"The trajectories of the UAW and the SEIU tell us something profoundly depressing about organized labor in the United States. Despite their radically different histories and recent growth rates, both unions embraced labor-management partnership with gusto, with the attendant autocratic leadership, member disempowerment, and limited gains from collective bargaining. How can this be? Consider something I once wrote:
'organizations workers form to combat their oppression will find it difficult to avoid being influenced by the hegemony capitalism seeks to impose over society. It has been the rule rather than the exception that labor unions become bureaucratic and conservative, even if they were radical in the beginning.
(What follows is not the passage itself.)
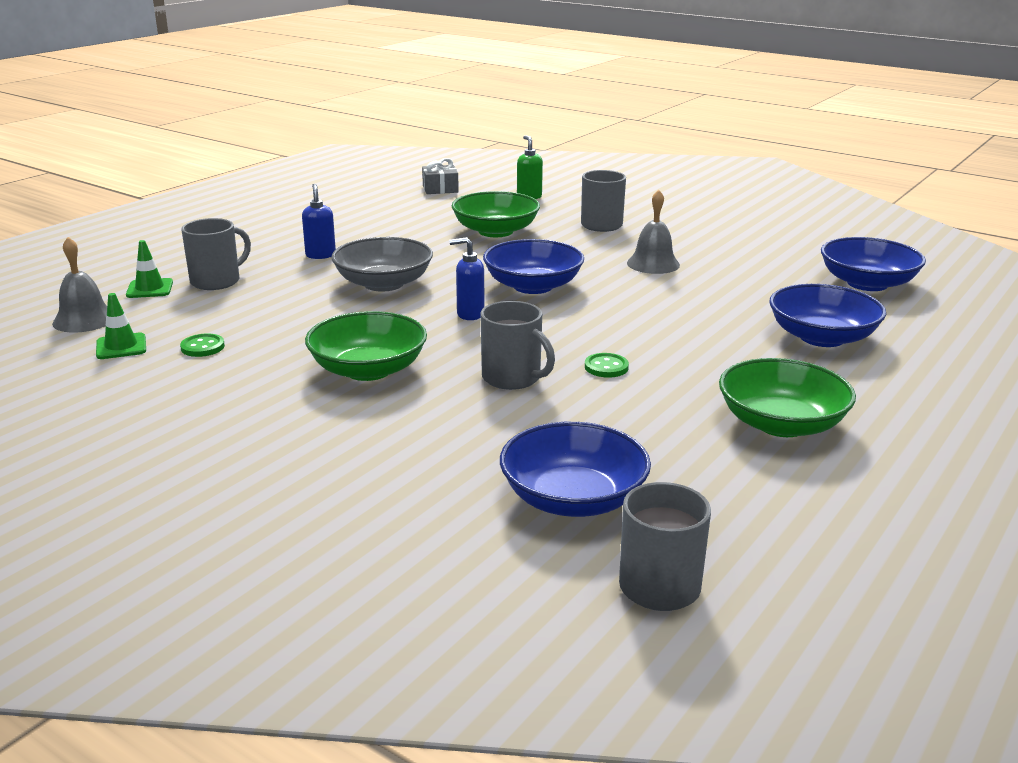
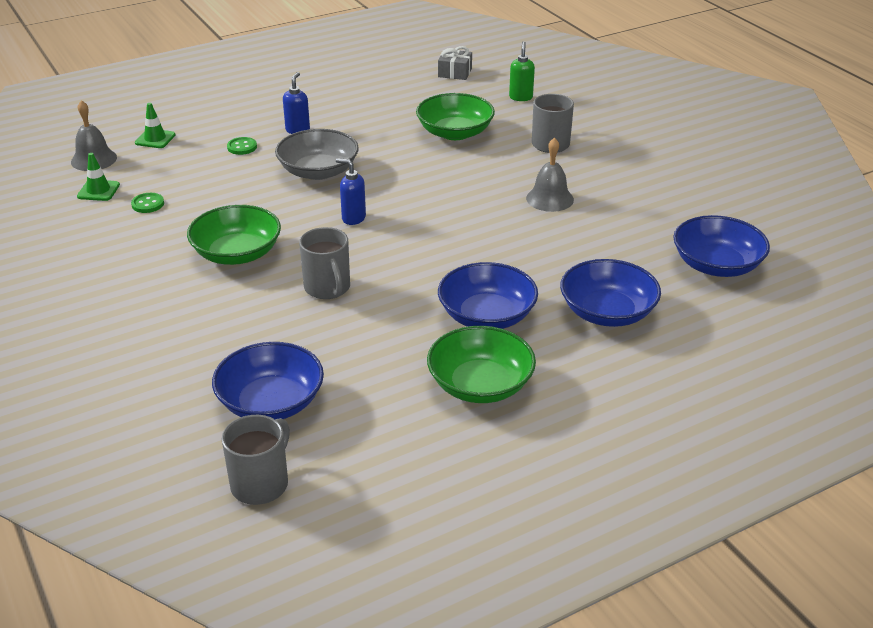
camera: 25 degrees right, 10 degrees up
(217, 281) = (204, 141): grey mug -> none
(533, 286) = (428, 200): blue bowl -> blue bowl (487, 316)
(606, 367) = (404, 296): green button -> green button (242, 147)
The labor movement in the United States, for example, was an active participant in the anti-worker Cold War, purging and persecuting its left-led unions and radical union leaders. Unions in the rich capitalist countries have actively supported the imperialism of their nation’s businesses and governments. Unions around the world have been sexist, racist, and homophobic, dividing workers just as surely as have the employers they fight against.'
Capitalism brings forth behaviors and modes of thought in its own image and likeness. We are forced to act in certain ways if we want to survive and prosper. But these cannot liberate us; they only help to recreate an oppressive system. Unions might raise wages, improve working conditions, and force governments to enact worker-friendly laws. These are good things, but they do not challenge the rule of capital. And if unions come to mirror their class enemy, they would not even be able to achieve these victories. If the UAW and the SEIU hold themselves up to a mirror today, the faces they see will be those of GM and Health Corporation of America."